On this day in 1963: Tottenham become first British club to win European trophy
Bill Nicholson’s side thrashed Atletico Madrid 5-1 in the final of the European Cup Winners’ Cup.
Tottenham became the first British team to win a European trophy on May 15, 1963.
Bill Nicholson’s side thrashed Atletico Madrid 5-1 in the final of the European Cup Winners’ Cup in Rotterdam.

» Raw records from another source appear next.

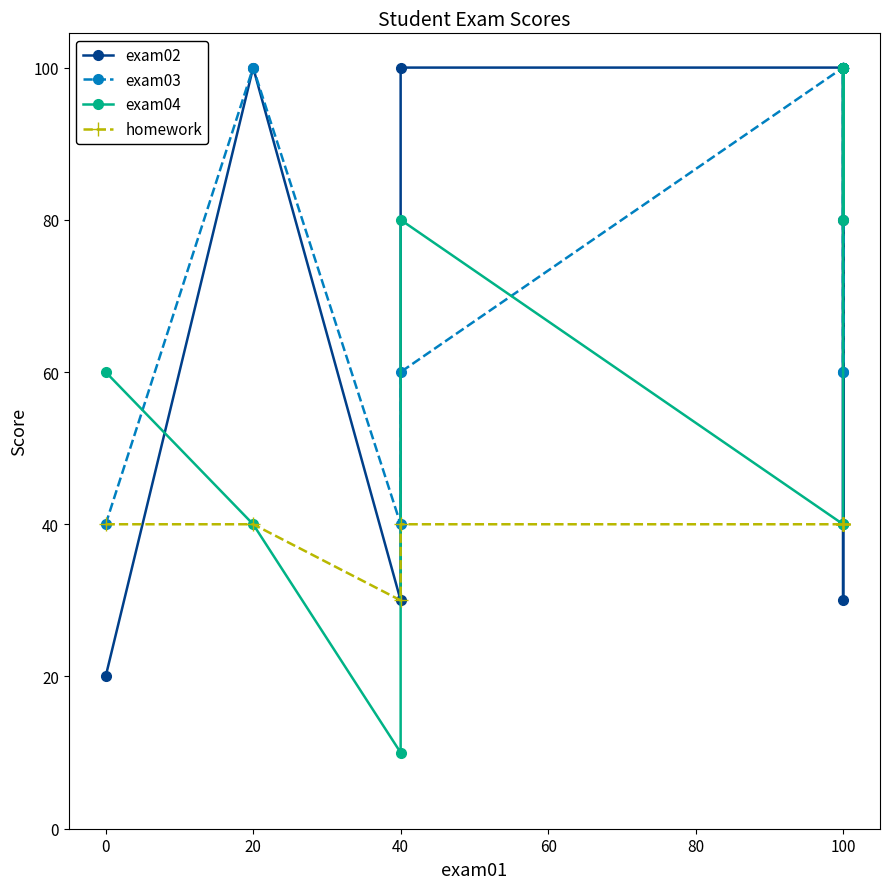

Which series ends up on top after the final intersection of exam03 and exam04?

exam03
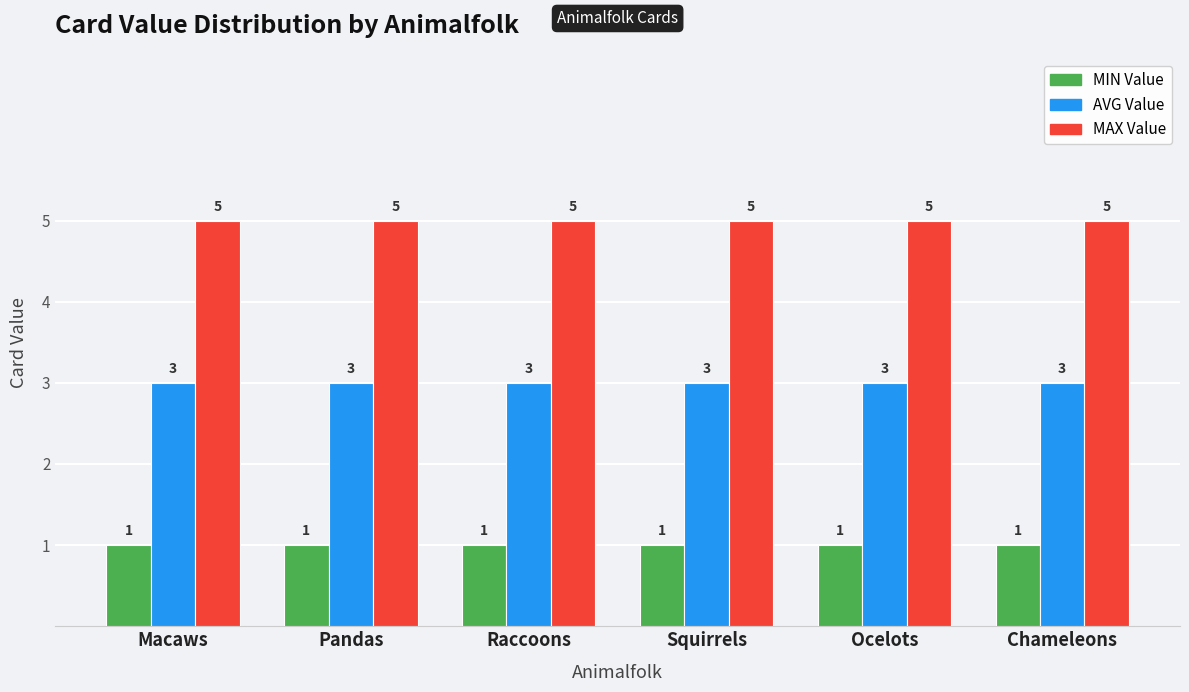

What is the total value across all series at Raccoons?

9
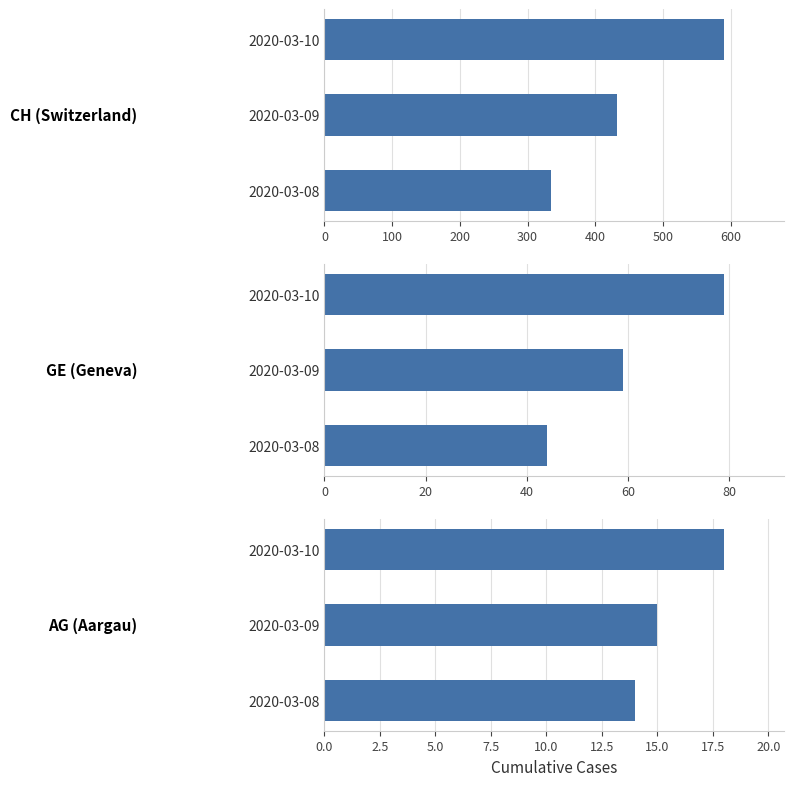

What is the value of the CH bar at the 3rd from the left?

590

Tottenham’s success came after a string of near misses for the UK. Manchester United had twice lost in the European Cup semi-finals, the second time weeks after the Munich air disaster, and Hibernian, Rangers, Dundee and Spurs had also reached the last four – Tottenham losing to eventual winners Benfica in 1962. The Cup Winners’ Cup was in its third season with Rangers having lost to Fiorentina in the first final while the Inter-Cities Fairs Cup, the precursor to the UEFA Cup, had seen a London X1 and Birmingham City, twice, losing in finals.
Road to Rotterdam
Spurs qualified for the tournament when they retained the FA Cup with a 3-1 Wembley win over Burnley. Their run started with an emphatic win over Rangers, beating them home and away in an 8-4 aggregate victory before overturning a 2-0 first-leg deficit with a 6-0 thrashing of Slovan Bratislava at White Hart Lane. Spurs then qualified for the final by beating Yugoslavian cup winners OFK Beograd 5-2 on aggregate.
Greavsie at the Double
Jimmy Greaves and Terry Dyson both hit doubles as Spurs romped to victory. Greaves opened the scoring with a brilliant first-time finish before Scotland international John White fired high into the net. Atletico pulled one back from the spot just after the interval and Spurs had some nervy moments before the Spanish sides’ goalkeeper let Dyson’s cross slip through his hands and into the net. Greaves and Dyson added to the scoreline with expertly-taken strikes.
The Glory, Glory Years
The triumph continued a trophy-laden spell in the history of Tottenham, following on from their double in 1961 and retaining the FA Cup the following season. Spurs finished runners-up in the league in the season of their European triumph, during a run when they were in the top three in six seasons out of seven. Nicholson’s side also won the Charity Shield in 1961 and 1962 and would win the FA Cup in 1967.